The findings also highlight issues with telephone banking as a quarter of disabled consumers in Which?’s survey (36%) said they find it difficult speaking to their bank over the phone.
Even branches that remain open often lack comprehensive accessibility for disabled consumers, according to the research.
Separate Which? research into the accessibility of individual banks found that wheelchair access is particularly limited at Barclays branches. Only eight in 10 (85%) Barclays branches have wheelchair access, while deaf or hard of hearing customers can only access hearing loops at 94% of branches. For all other banks Which? looked at, it was at least 98%.
Disabled consumers also face problems when trying to access cash. Only 3% of Allied Irish Banks’ cash machines are audio-enabled, for example, and just three quarters (73%) of HSBC ATMs are accessible to wheelchair users.
Which? also found that public data supplied by the nine largest UK banks, that should display how many branches and cash machines are accessible to disabled people, was unreliable. This means customers could get false information if they are searching for a suitable location through their bank’s app.
For instance, Lloyds told Which? that all branches have hearing loops, yet the data published through its ‘public application programming interfaces’ (APIs) states this figure as only 2%. Others, including Nationwide, NatWest and Santander, weren’t able to confirm full accessibility data at all.
While banks have a legal obligation under the Equality Act 2010 to make reasonable adjustments for disabled customers, and should also anticipate disabled customers’ needs, one in seven (14%) respondents in Which?’s survey rated their banks as ‘poor’ at respecting their communication preferences.
Which? is concerned that access to banking services is being severely curtailed by the rapid rate of bank branch and ATM closures, and this is hitting the most vulnerable in society hardest.
The Financial Conduct Authority issued guidance asking banks to reconsider branch closures during lockdown, but after being on pause closures have now restarted at a rapid rate. Which? believes the regulator’s current guidance is not effective in protecting consumers who rely on these services.
Jenny Ross, Which? Money editor, said: “It’s very concerning that disabled customers are reporting such a wide range of issues with banking services.
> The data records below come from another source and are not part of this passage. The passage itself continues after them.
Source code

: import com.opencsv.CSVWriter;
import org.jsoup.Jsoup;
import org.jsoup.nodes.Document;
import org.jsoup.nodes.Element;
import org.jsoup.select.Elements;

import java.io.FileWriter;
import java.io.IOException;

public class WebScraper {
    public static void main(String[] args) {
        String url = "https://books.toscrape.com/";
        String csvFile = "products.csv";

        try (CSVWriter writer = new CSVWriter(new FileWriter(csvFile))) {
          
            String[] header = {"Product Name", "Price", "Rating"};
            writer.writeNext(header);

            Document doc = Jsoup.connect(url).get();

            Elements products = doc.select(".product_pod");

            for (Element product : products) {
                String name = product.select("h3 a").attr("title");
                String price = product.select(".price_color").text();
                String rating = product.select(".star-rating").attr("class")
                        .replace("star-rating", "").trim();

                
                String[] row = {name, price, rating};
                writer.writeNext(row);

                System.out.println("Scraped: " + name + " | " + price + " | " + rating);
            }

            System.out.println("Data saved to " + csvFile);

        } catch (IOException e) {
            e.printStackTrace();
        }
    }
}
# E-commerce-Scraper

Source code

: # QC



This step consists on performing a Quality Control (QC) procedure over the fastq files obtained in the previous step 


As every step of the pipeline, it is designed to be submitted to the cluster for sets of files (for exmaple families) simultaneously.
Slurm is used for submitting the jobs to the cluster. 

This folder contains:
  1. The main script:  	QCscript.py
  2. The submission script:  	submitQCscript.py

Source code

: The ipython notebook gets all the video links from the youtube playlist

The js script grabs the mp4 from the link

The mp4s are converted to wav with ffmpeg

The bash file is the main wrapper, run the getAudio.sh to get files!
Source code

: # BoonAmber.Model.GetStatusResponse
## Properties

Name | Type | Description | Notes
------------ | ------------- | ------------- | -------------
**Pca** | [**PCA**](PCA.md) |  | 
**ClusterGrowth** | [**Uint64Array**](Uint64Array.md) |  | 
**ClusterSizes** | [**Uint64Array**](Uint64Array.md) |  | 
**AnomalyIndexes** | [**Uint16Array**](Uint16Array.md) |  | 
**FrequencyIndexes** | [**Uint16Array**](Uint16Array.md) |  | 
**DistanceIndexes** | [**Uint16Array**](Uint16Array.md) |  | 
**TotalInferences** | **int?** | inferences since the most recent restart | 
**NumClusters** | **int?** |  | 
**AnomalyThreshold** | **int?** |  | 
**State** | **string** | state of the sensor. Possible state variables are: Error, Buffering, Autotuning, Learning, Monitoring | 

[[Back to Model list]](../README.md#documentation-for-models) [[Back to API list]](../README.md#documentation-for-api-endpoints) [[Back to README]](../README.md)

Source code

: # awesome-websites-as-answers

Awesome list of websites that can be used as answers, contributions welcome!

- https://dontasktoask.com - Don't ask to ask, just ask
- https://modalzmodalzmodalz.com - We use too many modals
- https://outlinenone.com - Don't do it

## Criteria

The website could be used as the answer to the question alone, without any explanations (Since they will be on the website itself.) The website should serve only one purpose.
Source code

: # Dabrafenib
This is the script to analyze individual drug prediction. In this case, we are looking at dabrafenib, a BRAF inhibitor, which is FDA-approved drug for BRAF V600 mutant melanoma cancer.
The rapid closure of bank branches has had a negative effect on many, and it seems some of the online systems people are being encouraged to use instead have been built with the needs of these consumers as an afterthought.
“This shows how a lack of oversight of changes to the banking system risks causing harm to consumers who would struggle without access to a local branch. The FCA’s current guidelines aren’t sufficient to protect them when a branch closes.
“As part of its legislation on cash access, the government must make the regulator responsible for ensuring that consumers aren’t cut off from essential services they depend on. Given the threat posed by the rapid shift to digital banking, it needs to do so at the earliest opportunity.”